3. Insuffisances des réponses institutionnelles
▪ Absence de coordination
Une analyse de la gestion des inondations met en lumière l'absence de coordination entre les différents niveaux de gouvernement face à cette crise. Celle-ci nécessite une approche holistique, impliquant des ministères tels que l’Urbanisme, l’Environnement et la Santé. Cependant, des lacunes en matière de communication et de collaboration sont souvent observées, entraînant une fragmentation des efforts de réponse des pouvoirs publics.
▪ Plans d'action lacunaires
Bien que des plans d'action aient été proposés par le passé pour gérer les inondations, leur mise en œuvre est souvent lente et inefficace. Plusieurs projets d’infrastructure ont par le passé été freinés par des budgets insuffisants, des contradictions bureaucratiques et un manque d’implication des communautés locales. En effet, la participation citoyenne dans l’élaboration et la mise en œuvre de ces plans reste limitée, ce qui réduit leur efficacité.
4. Perspectives pour l'avenir
Nécessité d'une action au niveau national
Les inondations du 16 septembre 2024 soulignent la nécessité urgente d'une réponse coordonnée au niveau national. Le Sénégal, bien que confronté à de nombreux défis économiques et sociaux, doit investir dans des infrastructures de drainage modernes et efficaces. Cela inclut la revégétalisation des zones urbaines, la réhabilitation des canaux d'évacuation des eaux pluviales, ainsi que la mise en place de systèmes de monitoring des intempéries.

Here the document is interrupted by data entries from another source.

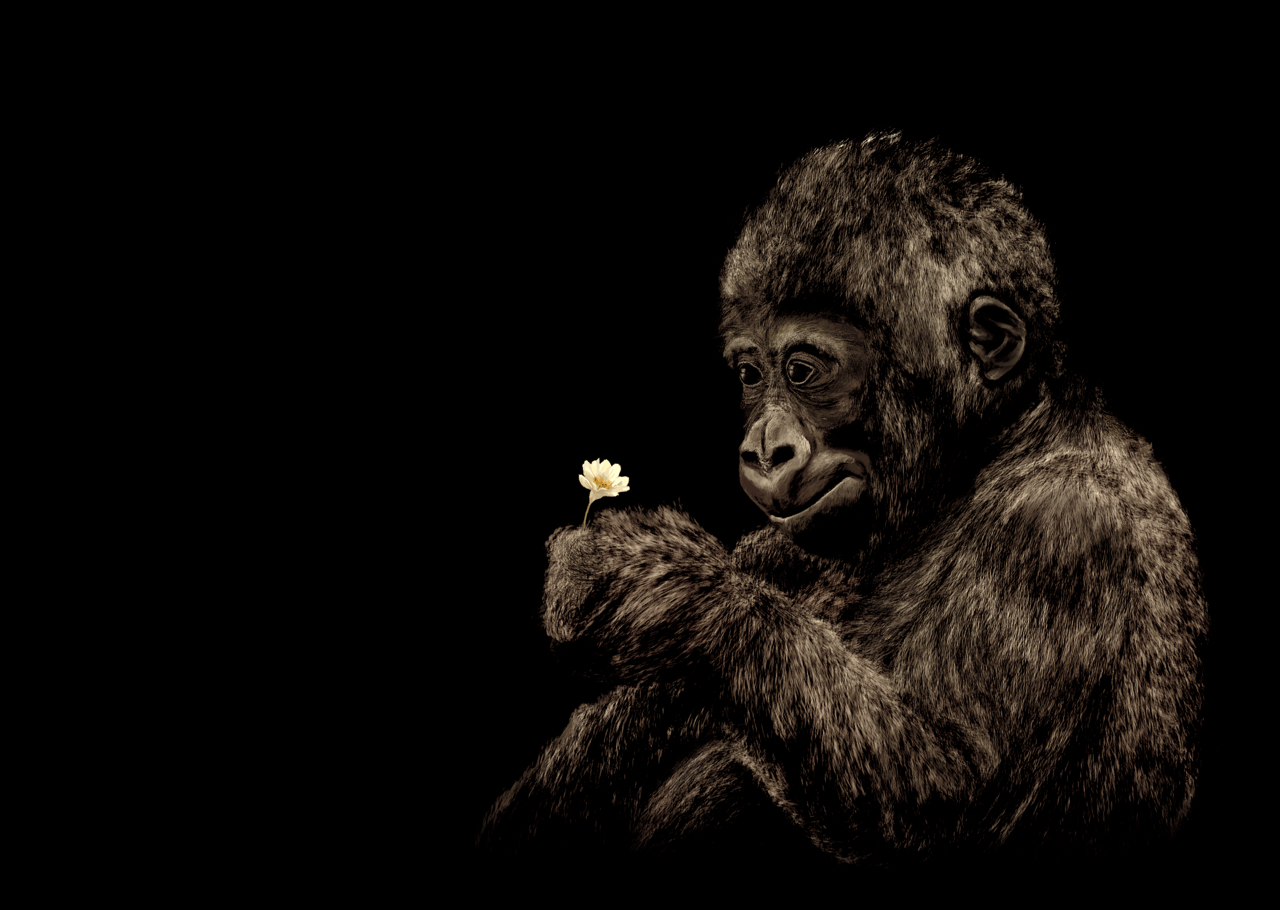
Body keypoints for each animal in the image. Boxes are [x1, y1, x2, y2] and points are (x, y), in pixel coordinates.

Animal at [476, 133, 1206, 872]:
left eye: (803, 371)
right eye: (750, 374)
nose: (763, 451)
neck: (992, 446)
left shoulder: (1065, 526)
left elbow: (949, 788)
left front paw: (662, 586)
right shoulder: (773, 548)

De plus, il est crucial d’envisager une planification urbaine intégrée qui prend en compte les risques d'inondation. La création d’espaces verts, la régulation de la construction dans les zones inondables et la sensibilisation des populations au risque d'inondation doivent devenir des priorités. Les collectivités locales, en collaboration avec le gouvernement central, doivent être mobilisées pour élaborer des plans d’action concrets et durables.

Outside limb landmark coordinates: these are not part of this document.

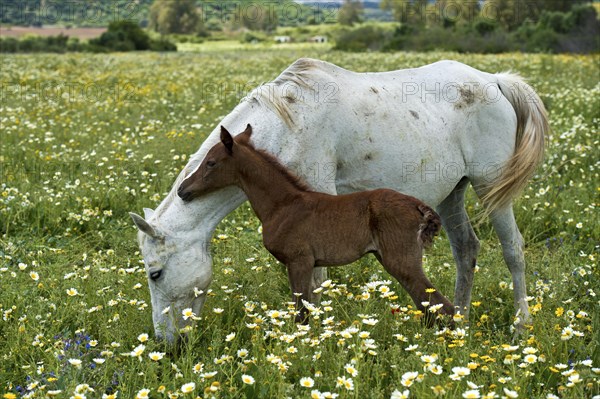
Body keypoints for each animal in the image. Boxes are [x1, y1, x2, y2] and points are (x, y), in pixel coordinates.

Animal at [178, 125, 454, 324]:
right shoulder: (310, 264)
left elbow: (301, 313)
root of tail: (418, 205)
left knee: (444, 307)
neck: (282, 205)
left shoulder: (299, 260)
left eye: (211, 162)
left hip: (401, 260)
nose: (183, 190)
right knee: (427, 306)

Enfin, il est crucial d’adopter une approche systémique pour aborder les inondations à Keur Niang et au-delà. Cela impliquera :
• L’amélioration des infrastructures : Investir massivement dans des infrastructures de drainage modernes et durables, intégrant des solutions basées sur la nature comme les zones humides urbaines.
• La planification urbaine durable : Établir des zones de protection contre les inondations et éviter la construction dans les zones vulnérables. La régulation stricte des zones à risque doit être mise en œuvre à travers le pays. La cartographie réalisée à la faveur du Plan Décennal doit, à cet effet, être mise à profit.
• Le renforcement de la résilience communautaire : Promouvoir des programmes de sensibilisation sur la gestion des risques, tout en impliquant les communautés dans les décisions qui les concernent.
Conclusion
Les inondations de Keur Niang ne sont pas simplement un événement climatique, mais le symptôme d'un échec systémique de nos politiques publiques. Loin d’être un phénomène isolé, elles constituent un appel à l'action face à un enjeu de sécurité nationale. L'urgence de la situation appelle à des interventions immédiates, mais aussi à une réflexion critique sur les politiques, les pratiques de gouvernance et l'engagement communautaire. Cette approche doit transcender les interventions ponctuelles pour embrasser une approche systémique et plus durable sur le plan national. Pour juguler la résurgence de tels désastres, une volonté politique forte ainsi qu’une mobilisation de toutes les parties prenantes sont indispensables. C'est par une action collective et intégrée que le Sénégal pourra construire un avenir plus résilient face aux aléas climatiques et éviter que les désastres naturels tels que les inondations ne deviennent la norme. Il est donc temps de renverser la tendance en prenant des mesures proactives pour protéger les populations et leurs biens.